Movie Review Sentiment Analysis -------------------------------------------------------------- This is a guide on how to run our Sentiment Analysis program Brief overview: Our program is run on the IMDB movie review data set that is found in./data. The directory contains reviews for training purposes as well as testing purposes. ------------------------------------------------------------ Running the program: To run the program, execute python3 main.py ------------------------------------------------------------ Output: Performance metric with different extraction features ------------------------------------------------------------ Changing Parameters: - To change the extraction feature, in mt.py, choose between bowFm() (bag of words feature matrix), tdIdfFm() (tf-idf feature_matrix) or normalizedWfFm() (normalized word frequency feature matrix) in getSplitData() on lines 260 and 261 in in mt.py when passing in the training and testing data - To remove or keep stop words, in main.py, Comment out a section if-statement on line 116 in mt.py Change the line in the method getDictNoSw() to say this: if word not in word_dict : #and word not in stop_words: - To remove proper nouns from the review, use getDataNoCaps() instead of getData() in main.py.
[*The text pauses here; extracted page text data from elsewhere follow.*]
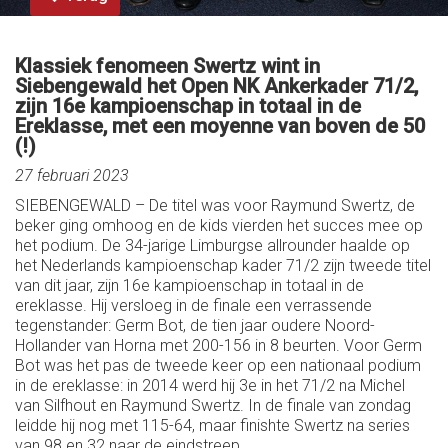
Klassiek fenomeen Swertz wint
in
Siebengewald het Open NK Ankerkader 71/2,
zijn 16e kampioenschap in totaal in de
Ereklasse, met een moyenne van boven de 50
(!)
27 februari 2023
SIEBENGEWALD – De titel was voor Raymund Swertz, de
beker ging omhoog en de kids vierden het succes mee op
het podium. De 34-jarige Limburgse allrounder haalde op
het Nederlands kampioenschap kader 71/2 zijn tweede titel
van dit jaar, zijn 16e kampioenschap in totaal in de
ereklasse. Hij versloeg in de finale een verrassende
tegenstander: Germ Bot, de tien jaar oudere Noord-
Hollander van Horna met 200-156 in 8 beurten. Voor Germ
Bot was het pas de tweede keer op een nationaal podium
in de ereklasse: in 2014 werd hij 3e in het 71/2 na Michel
van Silfhout en Raymund Swertz. In de finale van zondag
leidde hij nog met 115-64, maar finishte Swertz na series
van 98 en 32 naar de eindstreep.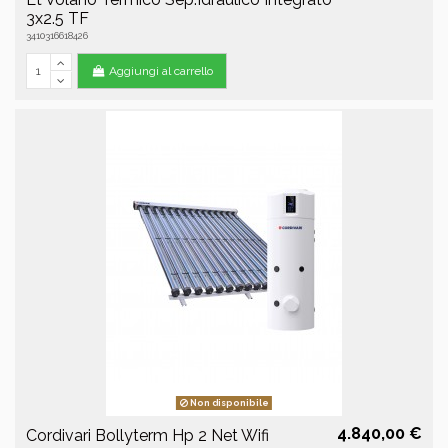
3x2.5 TF
3410316618426
Aggiungi al carrello
Non disponibile
4.840,00 €
Cordivari Bollyterm Hp 2 Net Wifi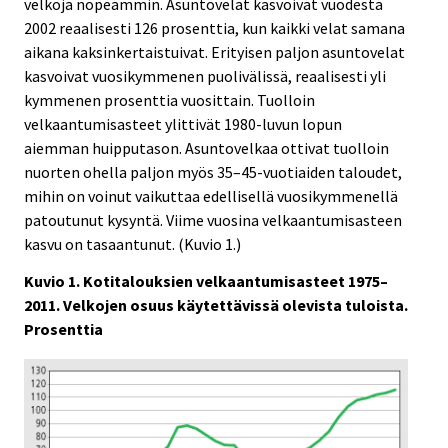
velkoja nopeammin. Asuntovelat kasvoivat vuodesta
2002 reaalisesti 126 prosenttia, kun kaikki velat samana
aikana kaksinkertaistuivat. Erityisen paljon asuntovelat
kasvoivat vuosikymmenen puolivälissä, reaalisesti yli
kymmenen prosenttia vuosittain. Tuolloin
velkaantumisasteet ylittivät 1980-luvun lopun
aiemman huipputason. Asuntovelkaa ottivat tuolloin
nuorten ohella paljon myös 35–45-vuotiaiden taloudet,
mihin on voinut vaikuttaa edellisellä vuosikymmenellä
patoutunut kysyntä. Viime vuosina velkaantumisasteen
kasvu on tasaantunut. (Kuvio 1.)
Kuvio 1. Kotitalouksien velkaantumisasteet 1975–
2011. Velkojen osuus käytettävissä olevista tuloista.
Prosenttia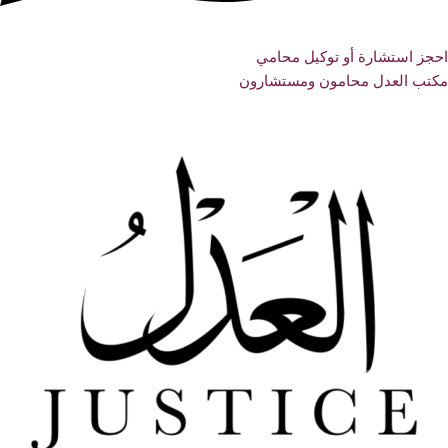
احجز استشارة أو توكيل محامي
مكتب العدل محامون ومستشارون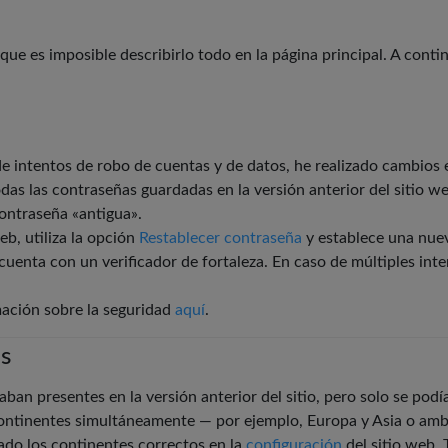
que es imposible describirlo todo en la página principal. A conti
 intentos de robo de cuentas y de datos, he realizado cambios e
as las contraseñas guardadas en la versión anterior del sitio we
contraseña «antigua».
eb, utiliza la opción
Restablecer contraseña
y establece una nuev
uenta con un verificador de fortaleza. En caso de múltiples inten
ación sobre la seguridad
aquí
.
es
aban presentes en la versión anterior del sitio, pero solo se podía 
continentes simultáneamente — por ejemplo, Europa y Asia o amba
ado los continentes correctos en la
configuración
del sitio web.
Simply comment out the four lines of code which use getData from lines 7 to 10 or lines 14 to 17 - To run quadratic kernel, on line 56, change the setting to "poly" instead of linear, change Degree to 2, and add(and an r value coef0=1) - To change the number of reviews the experiment is run on changes REVIEWS in mt.py on line 17 REVIEWS represent the number of positive and negative reviews to be chosen. REVIEWS = 2500 means, running the experiment on 5000 movie reviews.
suvinay17/MovieReviewSentimentAnalysis
Binary classification of Movie Reviews with SVMs. Uses NLP techniques like TF-IDF, Bag of Words, Removing Stop Words, and Normalized Word Frequency.